En una cancha embarrialada nadie puede jugar bien. El jugador más habilidoso termina en el suelo. Hay un derroche de esfuerzos. Existe el peligro inminente de que el jugador se lesione. Los equipos fácilmente pueden agredirse, hasta involuntariamente.
Así está nuestro país. Mentes lúcidas que saben diagnosticar los problemas nacionales y proyectar medidas creativas, no encuentran a quien poner el pase; los delanteros terminan en el suelo antes de anotar. Las faltas son muchas y el árbitro no alcanza a visualizarlas. Los equipos se van impacientando, y llega un momento en que la confrontación se vuelve inevitable.
En esas condiciones, nos enrumbamos, peligrosamente, hacia una sociedad anómica. El sociólogo Robert Merton explicaba el concepto de anomia, precisamente, apelando al ejemplo del juego donde prevalece la lógica del ganar a toda costa, es decir, haciendo caso omiso o infringiendo las reglas, o sea, un juego carente de normas. Aducía que la anomia se explicaba por la incompatibilidad entre las aspiraciones o metas sociales y los medios para alcanzarlas. Y ponía el ejemplo de la sociedad estadounidense, donde el éxito económico es el valor supremo, y al no ofrecer los medios adecuados para lograrlo resultaba en anómica. También, terreno fértil para el mesianismo, al estilo Donald Trump.
En nuestro país, la cancha se ha venido embarrialando por situaciones similares. Aspiramos al éxito económico: convertirnos en el primer país desarrollado de América Latina, montados en el barco de la globalización sin hoja de ruta. Se nos embarrialó la cancha desde el momento en que nos dejamos llevar por el cuento de que sin apertura comercial y tratados de libre comercio no hay paraíso; y cedimos más de lo necesario en materia de mercado financiero, telecomunicaciones, salud y educación pública. Es decir, dimos el brazo a torcer, en ámbitos estratégicos de desarrollo nacional socialmente progresista.

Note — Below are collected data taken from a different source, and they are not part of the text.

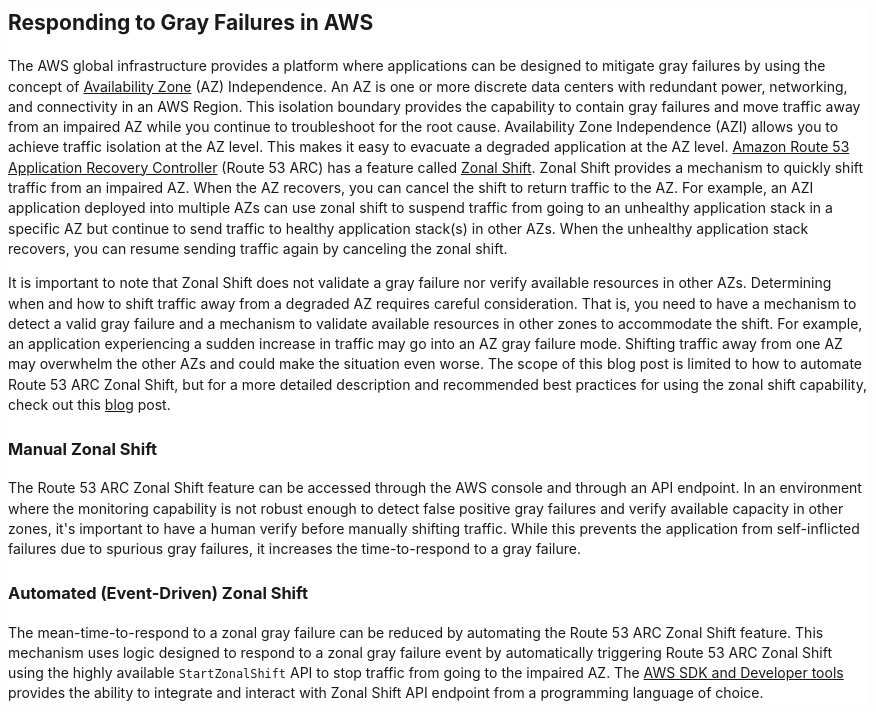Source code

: ## Responding to Gray Failures in AWS

The AWS global infrastructure provides a platform where applications can be designed to mitigate gray failures by using the concept of [Availability Zone](https://docs.aws.amazon.com/AWSEC2/latest/UserGuide/using-regions-availability-zones.html#concepts-availability-zones?sc_channel=el&sc_campaign=resiliencewave&sc_geo=mult&sc_country=mult&sc_outcome=acq&sc_content=arc-zonal-shift) (AZ) Independence. An AZ is one or more discrete data centers with redundant power, networking, and connectivity in an AWS Region. This isolation boundary provides the capability to contain gray failures and move traffic away from an impaired AZ while you continue to troubleshoot for the root cause. Availability Zone Independence (AZI) allows you to achieve traffic isolation at the AZ level. This makes it easy to evacuate a degraded application at the AZ level. [Amazon Route 53 Application Recovery Controller](https://docs.aws.amazon.com/r53recovery/latest/dg/what-is-route53-recovery.html?sc_channel=el&sc_campaign=resiliencewave&sc_geo=mult&sc_country=mult&sc_outcome=acq&sc_content=arc-zonal-shift) (Route 53 ARC) has a feature called [Zonal Shift](https://docs.aws.amazon.com/r53recovery/latest/dg/arc-zonal-shift.html?sc_channel=el&sc_campaign=resiliencewave&sc_geo=mult&sc_country=mult&sc_outcome=acq&sc_content=arc-zonal-shift). Zonal Shift provides a mechanism to quickly shift traffic from an impaired AZ. When the AZ recovers, you can cancel the shift to return traffic to the AZ. For example, an AZI application deployed into multiple AZs can use zonal shift to suspend traffic from going to an unhealthy application stack in a specific AZ but continue to send traffic to healthy application stack(s) in other AZs. When the unhealthy application stack recovers, you can resume sending traffic again by canceling the zonal shift.

It is important to note that Zonal Shift does not validate a gray failure nor verify available resources in other AZs. Determining when and how to shift traffic away from a degraded AZ requires careful consideration. That is, you need to have a mechanism to detect a valid gray failure and a mechanism to validate available resources in other zones to accommodate the shift. For example, an application experiencing a sudden increase in traffic may go into an AZ gray failure mode. Shifting traffic away from one AZ may overwhelm the other AZs and could make the situation even worse. The scope of this blog post is limited to how to automate Route 53 ARC Zonal Shift, but for a more detailed description and recommended best practices for using the zonal shift capability, check out this [blog](https://aws.amazon.com/blogs/networking-and-content-delivery/rapidly-recover-from-application-failures-in-a-single-az/?sc_channel=el&sc_campaign=resiliencewave&sc_geo=mult&sc_country=mult&sc_outcome=acq&sc_content=arc-zonal-shift) post.

### Manual Zonal Shift

The Route 53 ARC Zonal Shift feature can be accessed through the AWS console and through an API endpoint. In an environment where the monitoring capability is not robust enough to detect false positive gray failures and verify available capacity in other zones, it's important to have a human verify before manually shifting traffic. While this prevents the application from self-inflicted failures due to spurious gray failures, it increases the time-to-respond to a gray failure.

### Automated (Event-Driven) Zonal Shift

The mean-time-to-respond to a zonal gray failure can be reduced by automating the Route 53 ARC Zonal Shift feature. This mechanism uses logic designed to respond to a zonal gray failure event by automatically triggering Route 53 ARC Zonal Shift using the highly available `StartZonalShift` API to stop traffic from going to the impaired AZ. The [AWS SDK and Developer tools](https://aws.amazon.com/developer/tools/?sc_channel=el&sc_campaign=resiliencewave&sc_geo=mult&sc_country=mult&sc_outcome=acq&sc_content=arc-zonal-shift) provides the ability to integrate and interact with Zonal Shift API endpoint from a programming language of choice.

Algunos aducen que es de nostálgicos y trasnochados volcar la mirada hacia el Estado Social de Derecho, que se forjó en los años 40 del siglo pasado. Hay que reconocer que este tuvo sus desviaciones para favorecer intereses corporativistas; más propiamente, se convirtió en Estado benefactor y clientelar. Pero todavía somos deudores de sus grandes logros. Por otra parte, es cierto que no podemos marchar contra la corriente de la globalización, pero tampoco dejarnos llevar por ella como hoja que arrebata el viento. Se crean así las condiciones para el resurgimiento del caudillismo mesiánico y del discurso populista-clientelar con sus recetas simplistas y efectistas.
En condiciones de cancha embarrialada, la opción es el camino “difícil y estrecho”. Hay que trabajar en equipo para enzacatar la cancha y con un buen sistema de drenaje para que sea sostenible y duradera. Efectivamente, tareíta nada fácil, pero prometedora: nuevo “contrato social”, es decir, algo más, mucho más, que una nueva Constitución. ¿Acaso no se logró una reforma social y una modernización del Estado de largo aliento, en la década de 1940, uniendo voluntades de diverso signo ideológico, sin que mediara una nueva Constitución, pero sí una sólida conciencia y compromiso ético-político, social y humanista?